The blogger’s true identity was not publicly known until an article in The Times of London in 2009 identified him as Mr. Horton.
At a hearing in February of the so-called Leveson inquiry into press ethics and practices, James Harding, the editor of The Times of London, apologized on behalf of the newspaper, saying “I sorely regret the intrusion” into the e-mail account.
His acknowledgment reversed earlier denials by the newspaper.
Britain’s hacking scandal has focused largely on the illicit interception of voice mails, which are at the center of overlapping police, parliamentary and judicial inquiries mainly involving News International, the British newspaper subsidiary of the giant News Corporation.
Investigators are also examining the payment of bribes to public officials at two Murdoch-owned tabloids, The Sun and the now-defunct News of the World.
Hacking into people’s e-mails is a potentially more serious crime than listening to their voice mail messages, and last summer the police opened Operation Tuleta, an investigation into computer hacking that is being held in tandem with one on phone hacking (Operation Weeting) and another on bribing the police (Operation Elveden).
The scandal may be poised to go beyond Britain.
On Thursday, Mr. Lewis, the lawyer, said that he planned for the first time to sue on behalf of alleged victims in the United States, the center of Mr. Murdoch’s global media empire.
In a telephone interview, he said that he would take legal action on behalf of three people — a well-known sports person, a sports person not in the public eye and an American citizen, none of whom he would further identify.
“The News of the World had thousands of people they hacked,” Mr. Lewis said, when announcing the suits in an interview with the BBC, referring to the Sunday tabloid that Mr. Murdoch closed down last year as the hacking scandal engulfed it. “Some of them were in America at the time, either traveling or resident there.”
It was not immediately clear how or whether the action would affect the News Corporation. News International declined immediate comment on the cases.

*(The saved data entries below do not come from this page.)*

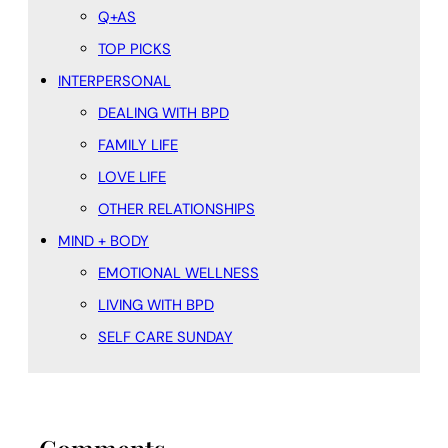
Q+AS
TOP PICKS
INTERPERSONAL
DEALING WITH BPD
FAMILY LIFE
LOVE LIFE
OTHER RELATIONSHIPS
MIND + BODY
EMOTIONAL WELLNESS
LIVING WITH BPD
SELF CARE SUNDAY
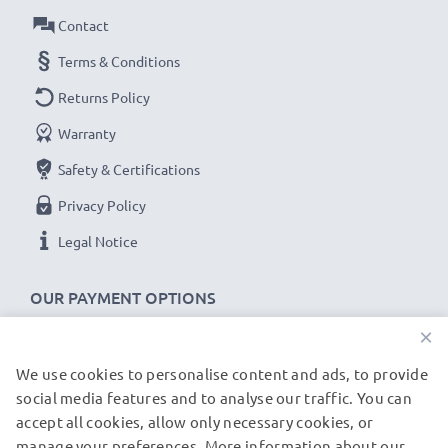
Touch and Type Replacement Battery BL-5CT:
Contact
Brand:
CELLONIC Replacement Phone Battery
Terms & Conditions
Capacity
: 1100mAh
Returns Policy
Voltage
: 3.6V - 3.7V
Warranty
Cell Technology
: Lithium Ion
Alternative for / Replaces:
Original BL-5CT battery
Safety & Certifications
Privacy Policy
★
3-Year Guarantee
★
Legal Notice
As an international specialist retailer since 2004, we
know what matters when it comes to high-quality
OUR PAYMENT OPTIONS
replacement mobile phone & smartphone batteries.
×
That's why our replacement Nokia batteries come
with a 36-month guarantee!
We use cookies to personalise content and ads, to provide
OUR SHIPPING PARTNERS
social media features and to analyse our traffic. You can
accept all cookies, allow only necessary cookies, or
manage your preferences. More information about our
© subtel.de 2026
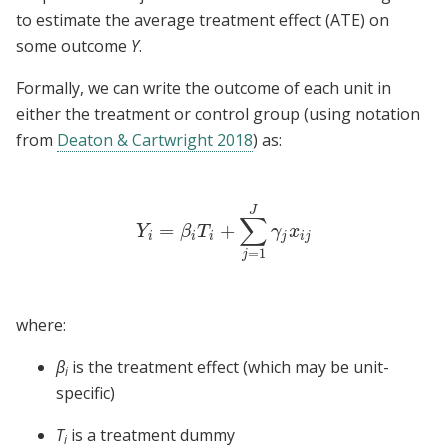
to estimate the average treatment effect (ATE) on
some outcome
Y
.
Formally, we can write the outcome of each unit in
either the treatment or control group (using notation
from
Deaton & Cartwright 2018
) as:
J
∑
=
+
Y
i
=
β
i
T
i
+
∑
j
=
1
J
γ
j
x
i
j
Y
β
T
γ
x
i
i
i
j
i
j
=
1
j
where:
β
is the treatment effect (which may be unit-
i
specific)
T
is a treatment dummy
i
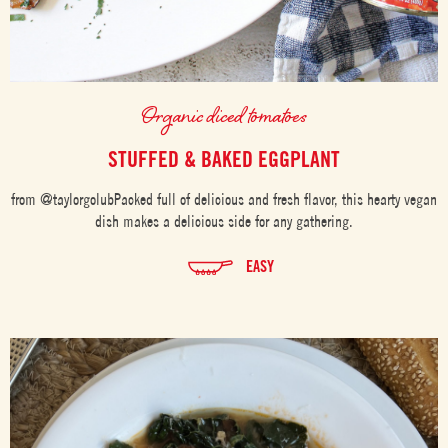
Organic diced tomatoes
STUFFED & BAKED EGGPLANT
from @taylorgolubPacked full of delicious and fresh flavor, this hearty vegan
dish makes a delicious side for any gathering.
EASY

Mr. Lewis’s clients in the hacking scandal include the family of Milly Dowler, an abducted teenager who was found murdered in an outer London suburb in 2002, and whose voice mail was said to have been hacked after she disappeared. Public outrage at the case helped propel the hacking scandal to new heights in July, leading to the closure of The News of the World.

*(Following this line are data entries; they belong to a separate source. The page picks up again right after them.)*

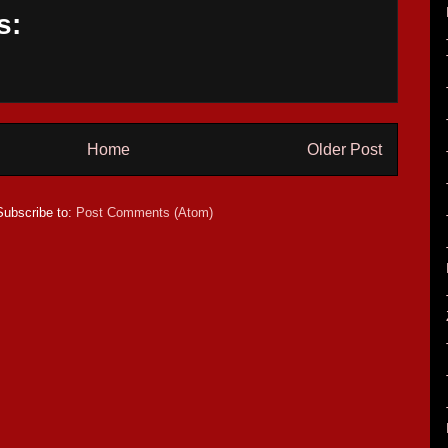
s:
Home
Older Post
Subscribe to:
Post Comments (Atom)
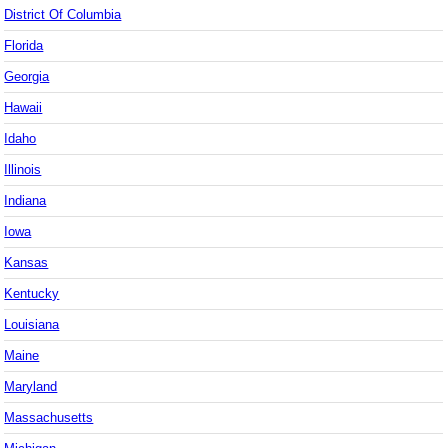
District Of Columbia
Florida
Georgia
Hawaii
Idaho
Illinois
Indiana
Iowa
Kansas
Kentucky
Louisiana
Maine
Maryland
Massachusetts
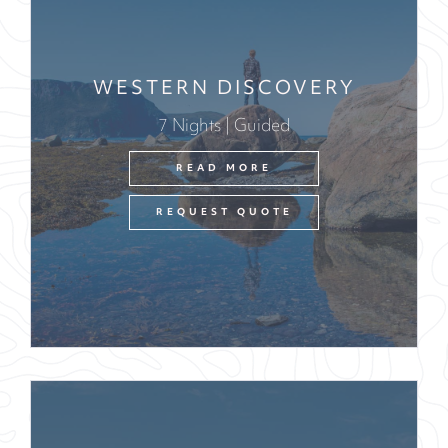
WESTERN DISCOVERY
7 Nights | Guided
READ MORE
REQUEST QUOTE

Reports last year said News International had offered a package of compensation worth some $4.8 million in that case, made up of $3.2 million to the Dowler family, with an additional payment of about $1.6 million to go to charity.

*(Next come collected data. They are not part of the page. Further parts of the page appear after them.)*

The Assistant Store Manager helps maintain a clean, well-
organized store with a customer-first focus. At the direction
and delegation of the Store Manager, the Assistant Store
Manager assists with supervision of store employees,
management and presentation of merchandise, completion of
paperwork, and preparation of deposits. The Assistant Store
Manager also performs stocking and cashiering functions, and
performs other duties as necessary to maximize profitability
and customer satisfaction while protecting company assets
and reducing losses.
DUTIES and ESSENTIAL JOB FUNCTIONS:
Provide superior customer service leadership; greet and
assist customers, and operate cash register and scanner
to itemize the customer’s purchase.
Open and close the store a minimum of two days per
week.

News International has so far paid out hundreds of thousands of dollars in other compensation settlements to dozens of hacking victims. But, the BBC said, more than 4,000 people have been identified by the police as possible victims of phone hacking.
The scandal spread further earlier this month when a British satellite news broadcaster, Sky News, whose parent company is partly owned by News Corporation admitted that one of its reporters had hacked into e-mails on two occasions while pursuing news coverage, the first time that such accusations had spilled into television news.
The acknowledgment came just two days after Mr. Murdoch’s son James resigned as chairman of Sky’s parent company, British Sky Broadcasting, or BSkyB, of which News Corporation owns around 39 percent. Company officials said there was no link between the resignation and the hacking revelations, which were made public only as a result of an inquiry by the newspaper The Guardian.